What are other known failure modes?
- Failure mode: Poorly optimized CEL expressions causing scheduler plugin
timeouts.
- Detection: Increase in
plugin_execution_duration_secondsfordynamicresourcesandschedule_attempts_totalwithresult="error". - Mitigations: The scheduler enforces a bounded execution time for CEL evaluation. If an expression exceeds the limit or fails at runtime, the candidate device is pruned.
- Detection: Increase in
What steps should be taken if SLOs are not being met to determine the problem?

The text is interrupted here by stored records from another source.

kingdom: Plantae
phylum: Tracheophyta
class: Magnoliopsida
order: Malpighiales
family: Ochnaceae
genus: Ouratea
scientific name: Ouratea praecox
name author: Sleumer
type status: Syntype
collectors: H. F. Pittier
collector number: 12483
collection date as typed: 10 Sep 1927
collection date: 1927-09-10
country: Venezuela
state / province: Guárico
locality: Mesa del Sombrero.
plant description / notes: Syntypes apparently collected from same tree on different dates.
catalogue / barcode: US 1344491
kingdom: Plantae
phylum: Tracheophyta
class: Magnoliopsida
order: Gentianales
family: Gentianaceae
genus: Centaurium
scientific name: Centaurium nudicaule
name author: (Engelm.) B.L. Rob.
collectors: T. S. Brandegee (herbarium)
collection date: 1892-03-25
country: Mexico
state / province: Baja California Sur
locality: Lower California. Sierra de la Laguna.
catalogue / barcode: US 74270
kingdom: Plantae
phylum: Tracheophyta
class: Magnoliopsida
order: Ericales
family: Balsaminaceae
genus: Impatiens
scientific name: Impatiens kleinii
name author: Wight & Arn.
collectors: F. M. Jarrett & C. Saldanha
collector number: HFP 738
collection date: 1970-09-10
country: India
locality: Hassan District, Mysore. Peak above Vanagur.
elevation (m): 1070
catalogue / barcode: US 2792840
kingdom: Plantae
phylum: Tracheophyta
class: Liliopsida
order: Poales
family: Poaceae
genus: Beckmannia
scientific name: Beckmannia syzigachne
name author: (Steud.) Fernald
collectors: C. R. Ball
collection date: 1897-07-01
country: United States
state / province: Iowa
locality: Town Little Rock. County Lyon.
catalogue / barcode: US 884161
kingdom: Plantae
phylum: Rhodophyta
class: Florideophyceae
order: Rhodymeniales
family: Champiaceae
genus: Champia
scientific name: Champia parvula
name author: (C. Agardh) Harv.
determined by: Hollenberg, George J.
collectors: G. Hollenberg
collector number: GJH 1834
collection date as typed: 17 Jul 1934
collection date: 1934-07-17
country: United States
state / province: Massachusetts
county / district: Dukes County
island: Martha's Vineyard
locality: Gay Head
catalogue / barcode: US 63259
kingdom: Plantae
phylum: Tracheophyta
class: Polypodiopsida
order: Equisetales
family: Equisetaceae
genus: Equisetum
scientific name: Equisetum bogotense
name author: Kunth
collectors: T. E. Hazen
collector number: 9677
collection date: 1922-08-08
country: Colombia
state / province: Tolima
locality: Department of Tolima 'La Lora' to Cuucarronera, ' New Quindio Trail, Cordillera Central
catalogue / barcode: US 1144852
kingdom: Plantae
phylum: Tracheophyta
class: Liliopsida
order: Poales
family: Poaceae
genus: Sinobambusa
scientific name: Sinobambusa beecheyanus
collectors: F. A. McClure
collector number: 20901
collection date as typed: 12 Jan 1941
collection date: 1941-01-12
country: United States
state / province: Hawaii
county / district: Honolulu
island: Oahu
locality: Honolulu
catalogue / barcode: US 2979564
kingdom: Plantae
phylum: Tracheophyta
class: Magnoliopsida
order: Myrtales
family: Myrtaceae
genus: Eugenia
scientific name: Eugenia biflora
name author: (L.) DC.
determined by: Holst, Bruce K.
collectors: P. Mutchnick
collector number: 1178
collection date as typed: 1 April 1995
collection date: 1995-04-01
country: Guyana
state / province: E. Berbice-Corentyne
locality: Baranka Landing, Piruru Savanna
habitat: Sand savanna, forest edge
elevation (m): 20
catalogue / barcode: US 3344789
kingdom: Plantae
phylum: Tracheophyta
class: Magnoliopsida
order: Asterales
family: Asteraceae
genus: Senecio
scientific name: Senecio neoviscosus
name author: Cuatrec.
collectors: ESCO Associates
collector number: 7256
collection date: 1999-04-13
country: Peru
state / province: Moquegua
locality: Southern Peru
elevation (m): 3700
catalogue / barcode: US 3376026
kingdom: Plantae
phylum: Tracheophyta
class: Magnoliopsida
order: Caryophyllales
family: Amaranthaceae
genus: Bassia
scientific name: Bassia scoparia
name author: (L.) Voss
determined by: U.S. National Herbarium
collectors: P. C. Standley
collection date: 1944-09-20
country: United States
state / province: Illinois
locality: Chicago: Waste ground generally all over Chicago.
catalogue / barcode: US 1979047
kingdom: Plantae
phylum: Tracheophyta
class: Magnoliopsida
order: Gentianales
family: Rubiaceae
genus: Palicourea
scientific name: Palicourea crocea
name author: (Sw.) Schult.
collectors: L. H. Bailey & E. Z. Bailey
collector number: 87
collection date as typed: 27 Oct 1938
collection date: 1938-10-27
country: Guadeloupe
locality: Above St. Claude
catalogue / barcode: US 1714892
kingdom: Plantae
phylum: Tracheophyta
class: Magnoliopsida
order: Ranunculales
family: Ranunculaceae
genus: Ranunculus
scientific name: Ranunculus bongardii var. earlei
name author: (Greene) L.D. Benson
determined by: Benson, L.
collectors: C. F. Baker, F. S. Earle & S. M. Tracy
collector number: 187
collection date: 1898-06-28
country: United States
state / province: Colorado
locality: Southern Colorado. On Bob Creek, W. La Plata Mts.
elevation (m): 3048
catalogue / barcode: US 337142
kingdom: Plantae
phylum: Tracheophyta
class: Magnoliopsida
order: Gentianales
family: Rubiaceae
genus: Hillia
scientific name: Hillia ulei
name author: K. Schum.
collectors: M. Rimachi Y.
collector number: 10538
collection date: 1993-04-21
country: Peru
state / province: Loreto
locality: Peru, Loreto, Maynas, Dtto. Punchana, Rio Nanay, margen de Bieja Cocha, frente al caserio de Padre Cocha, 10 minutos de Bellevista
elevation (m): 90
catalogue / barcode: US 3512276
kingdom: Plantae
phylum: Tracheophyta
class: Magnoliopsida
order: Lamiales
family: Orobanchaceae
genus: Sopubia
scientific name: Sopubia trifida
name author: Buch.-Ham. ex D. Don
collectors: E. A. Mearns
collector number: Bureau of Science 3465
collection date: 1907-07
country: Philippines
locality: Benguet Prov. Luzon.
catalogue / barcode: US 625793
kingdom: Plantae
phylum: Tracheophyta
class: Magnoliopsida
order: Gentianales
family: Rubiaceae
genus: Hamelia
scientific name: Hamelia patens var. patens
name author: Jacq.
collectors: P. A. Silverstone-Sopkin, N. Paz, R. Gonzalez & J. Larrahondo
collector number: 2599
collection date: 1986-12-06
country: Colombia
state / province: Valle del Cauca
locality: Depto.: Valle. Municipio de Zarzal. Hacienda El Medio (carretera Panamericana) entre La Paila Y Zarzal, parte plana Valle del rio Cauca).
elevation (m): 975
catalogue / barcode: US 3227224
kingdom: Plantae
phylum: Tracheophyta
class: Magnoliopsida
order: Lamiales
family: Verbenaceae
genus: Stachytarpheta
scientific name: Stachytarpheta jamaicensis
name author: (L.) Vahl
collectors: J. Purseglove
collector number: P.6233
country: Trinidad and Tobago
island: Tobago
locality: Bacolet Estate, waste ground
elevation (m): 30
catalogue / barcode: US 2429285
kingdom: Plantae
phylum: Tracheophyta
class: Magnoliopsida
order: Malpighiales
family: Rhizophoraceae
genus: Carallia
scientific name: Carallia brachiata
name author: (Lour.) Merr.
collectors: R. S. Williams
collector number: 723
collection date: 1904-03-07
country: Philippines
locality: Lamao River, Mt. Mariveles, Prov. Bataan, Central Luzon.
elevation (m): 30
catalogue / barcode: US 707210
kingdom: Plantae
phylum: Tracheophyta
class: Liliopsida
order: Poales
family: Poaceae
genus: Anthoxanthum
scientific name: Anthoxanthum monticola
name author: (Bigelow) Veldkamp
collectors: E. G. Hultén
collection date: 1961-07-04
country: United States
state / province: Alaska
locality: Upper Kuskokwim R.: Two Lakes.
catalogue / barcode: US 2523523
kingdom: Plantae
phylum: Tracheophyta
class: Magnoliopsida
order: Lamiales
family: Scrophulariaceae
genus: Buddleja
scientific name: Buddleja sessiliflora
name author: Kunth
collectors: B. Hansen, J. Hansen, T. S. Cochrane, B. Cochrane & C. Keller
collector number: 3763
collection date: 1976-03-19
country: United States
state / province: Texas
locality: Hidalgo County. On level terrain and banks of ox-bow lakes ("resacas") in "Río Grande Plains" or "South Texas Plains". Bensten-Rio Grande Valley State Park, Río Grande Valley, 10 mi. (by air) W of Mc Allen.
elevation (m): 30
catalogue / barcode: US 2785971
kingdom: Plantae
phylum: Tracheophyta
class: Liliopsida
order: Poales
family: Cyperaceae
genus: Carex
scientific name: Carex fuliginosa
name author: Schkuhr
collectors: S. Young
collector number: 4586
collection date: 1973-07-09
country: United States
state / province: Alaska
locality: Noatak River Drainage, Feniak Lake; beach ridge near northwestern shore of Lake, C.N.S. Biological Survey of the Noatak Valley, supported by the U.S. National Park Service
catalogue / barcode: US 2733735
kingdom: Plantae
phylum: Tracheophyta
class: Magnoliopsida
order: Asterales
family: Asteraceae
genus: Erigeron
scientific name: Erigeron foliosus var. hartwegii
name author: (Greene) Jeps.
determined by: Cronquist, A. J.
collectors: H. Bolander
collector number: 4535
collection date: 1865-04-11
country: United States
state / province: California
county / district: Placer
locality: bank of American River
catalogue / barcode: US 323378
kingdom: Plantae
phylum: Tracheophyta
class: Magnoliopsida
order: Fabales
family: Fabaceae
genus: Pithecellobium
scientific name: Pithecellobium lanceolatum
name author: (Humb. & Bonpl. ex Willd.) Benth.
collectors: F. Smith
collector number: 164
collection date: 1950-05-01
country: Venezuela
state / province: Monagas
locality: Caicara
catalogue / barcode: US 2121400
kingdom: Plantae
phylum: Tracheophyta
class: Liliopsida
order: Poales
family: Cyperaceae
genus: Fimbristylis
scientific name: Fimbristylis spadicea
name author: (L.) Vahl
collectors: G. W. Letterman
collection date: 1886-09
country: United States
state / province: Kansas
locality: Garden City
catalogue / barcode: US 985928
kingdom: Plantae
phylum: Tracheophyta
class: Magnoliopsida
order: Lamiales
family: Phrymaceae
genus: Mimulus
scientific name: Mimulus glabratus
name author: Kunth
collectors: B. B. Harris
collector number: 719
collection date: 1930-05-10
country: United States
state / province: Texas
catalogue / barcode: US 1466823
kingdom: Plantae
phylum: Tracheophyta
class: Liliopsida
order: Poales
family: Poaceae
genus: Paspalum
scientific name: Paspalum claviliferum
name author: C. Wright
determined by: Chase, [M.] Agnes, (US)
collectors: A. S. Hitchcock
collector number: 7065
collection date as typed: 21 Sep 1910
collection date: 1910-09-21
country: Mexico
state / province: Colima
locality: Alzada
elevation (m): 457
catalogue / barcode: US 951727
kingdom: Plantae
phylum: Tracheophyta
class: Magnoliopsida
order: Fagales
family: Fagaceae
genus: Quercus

Examine kube-scheduler logs and metrics
(plugin_execution_duration_seconds) to identify if specific CEL expressions
in pending ResourceClaims are causing high evaluation latency.
Implementation History
- 2026-05-15: Initial KEP draft created for Alpha in v1.37.
Drawbacks
- Adds complexity to the
dynamicresourcesscheduler plugin, which must manage additional CEL compilation, caching, and runtime evaluation environments (on top of existing ones.)
Alternatives
(Status Quo) Forced Attribute Standardization: Relying entirely on hardware vendors agreeing on standardized attribute naming conventions (e.g.,
resource.kubernetes.io/numa-node). This is not ideal as it creates rigid, slow, human-coordinated dependencies rather than enabling flexible, API-driven co-allocation logic.KEP-5254 (
MatchExpression): Exploring the use of CEL to express arbitrary constraints across entire device groups. While offering incredible flexibility, evaluating expressions across entire device groups made it difficult for the scheduler to prune invalid permutations early, leading to combinatorial explosion during device filtering.
Future Considerations
Derived Attributes in Device Selectors
In the current design, derivedAttributes are evaluated after the device
request’s CELDeviceSelector has filtered candidate devices. As a result,
derived attributes cannot be referenced within the selector’s CEL expression
itself.
While making derived attributes available within selectors would improve usability (by avoiding the need to duplicate complex mapping logic across the selector and the derived attribute), it introduces significant complexities:
- Performance Overhead: Evaluating derived attributes before selectors forces early evaluation on all candidate devices.
- CEL Environment Ambiguity: Referencing derived attributes in the CEL
environment requires resolving namespace collisions or expanding the
standard schema (e.g., introducing
device.derivedAttributes).
This functionality is excluded from the current KEP to prioritize scheduling performance and simplify the initial implementation. It may be explored in a future enhancement if the community identifies a strong need for this usability improvement.